[WRITTEN TASK] Arrange the lines from the first one through the line containing "del préstamo u" into a Markdown table with the columns No. and Line, numbering each row and leaving out any blank lines.
★ ★ ★
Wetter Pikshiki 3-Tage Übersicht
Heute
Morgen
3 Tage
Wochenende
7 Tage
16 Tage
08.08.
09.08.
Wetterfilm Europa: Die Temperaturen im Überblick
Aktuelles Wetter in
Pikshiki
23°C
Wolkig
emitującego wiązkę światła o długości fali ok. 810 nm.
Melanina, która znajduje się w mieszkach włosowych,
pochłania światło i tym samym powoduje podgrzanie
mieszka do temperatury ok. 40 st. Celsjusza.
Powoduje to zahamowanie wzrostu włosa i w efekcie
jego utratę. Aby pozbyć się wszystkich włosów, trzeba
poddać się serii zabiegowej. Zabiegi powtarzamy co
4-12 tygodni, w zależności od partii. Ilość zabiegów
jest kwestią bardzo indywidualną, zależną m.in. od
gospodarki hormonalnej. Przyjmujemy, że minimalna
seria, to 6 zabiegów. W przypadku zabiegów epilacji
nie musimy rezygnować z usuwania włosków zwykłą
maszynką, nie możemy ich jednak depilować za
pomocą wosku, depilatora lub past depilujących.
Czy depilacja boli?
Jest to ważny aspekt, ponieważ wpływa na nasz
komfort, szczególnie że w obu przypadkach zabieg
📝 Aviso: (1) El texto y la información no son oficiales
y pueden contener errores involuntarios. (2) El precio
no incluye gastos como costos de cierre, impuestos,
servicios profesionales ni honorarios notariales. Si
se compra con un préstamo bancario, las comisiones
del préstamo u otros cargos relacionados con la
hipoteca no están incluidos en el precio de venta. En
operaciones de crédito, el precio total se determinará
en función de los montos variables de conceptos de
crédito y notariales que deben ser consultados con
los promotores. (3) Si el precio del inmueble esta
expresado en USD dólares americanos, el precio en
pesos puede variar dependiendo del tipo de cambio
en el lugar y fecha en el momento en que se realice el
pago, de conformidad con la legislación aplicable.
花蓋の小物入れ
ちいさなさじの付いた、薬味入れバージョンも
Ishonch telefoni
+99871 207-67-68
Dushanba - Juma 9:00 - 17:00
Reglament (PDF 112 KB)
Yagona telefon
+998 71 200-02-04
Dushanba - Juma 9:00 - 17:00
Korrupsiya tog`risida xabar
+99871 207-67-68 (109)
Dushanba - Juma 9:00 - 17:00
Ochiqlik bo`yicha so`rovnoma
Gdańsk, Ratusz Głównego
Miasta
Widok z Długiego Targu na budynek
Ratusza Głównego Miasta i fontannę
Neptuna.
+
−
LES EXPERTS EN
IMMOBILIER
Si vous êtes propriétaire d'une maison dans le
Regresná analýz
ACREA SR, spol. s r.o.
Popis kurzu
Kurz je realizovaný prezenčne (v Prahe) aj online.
★ ★ ★
[OUTPUT FOR THIS EXERCISE]
| No. | Line |
|---|---|
| 1 | Wetter Pikshiki 3-Tage Übersicht |
| 2 | Heute |
| 3 | Morgen |
| 4 | 3 Tage |
| 5 | Wochenende |
| 6 | 7 Tage |
| 7 | 16 Tage |
| 8 | 08.08. |
| 9 | 09.08. |
| 10 | Wetterfilm Europa: Die Temperaturen im Überblick |
| 11 | Aktuelles Wetter in |
| 12 | Pikshiki |
| 13 | 23°C |
| 14 | Wolkig |
| 15 | emitującego wiązkę światła o długości fali ok. 810 nm. |
| 16 | Melanina, która znajduje się w mieszkach włosowych, |
| 17 | pochłania światło i tym samym powoduje podgrzanie |
| 18 | mieszka do temperatury ok. 40 st. Celsjusza. |
| 19 | Powoduje to zahamowanie wzrostu włosa i w efekcie |
| 20 | jego utratę. Aby pozbyć się wszystkich włosów, trzeba |
| 21 | poddać się serii zabiegowej. Zabiegi powtarzamy co |
| 22 | 4-12 tygodni, w zależności od partii. Ilość zabiegów |
| 23 | jest kwestią bardzo indywidualną, zależną m.in. od |
| 24 | gospodarki hormonalnej. Przyjmujemy, że minimalna |
| 25 | seria, to 6 zabiegów. W przypadku zabiegów epilacji |
| 26 | nie musimy rezygnować z usuwania włosków zwykłą |
| 27 | maszynką, nie możemy ich jednak depilować za |
| 28 | pomocą wosku, depilatora lub past depilujących. |
| 29 | Czy depilacja boli? |
| 30 | Jest to ważny aspekt, ponieważ wpływa na nasz |
| 31 | komfort, szczególnie że w obu przypadkach zabieg |
| 32 | 📝 Aviso: (1) El texto y la información no son oficiales |
| 33 | y pueden contener errores involuntarios. (2) El precio |
| 34 | no incluye gastos como costos de cierre, impuestos, |
| 35 | servicios profesionales ni honorarios notariales. Si |
| 36 | se compra con un préstamo bancario, las comisiones |
| 37 | del préstamo u otros cargos relacionados con la |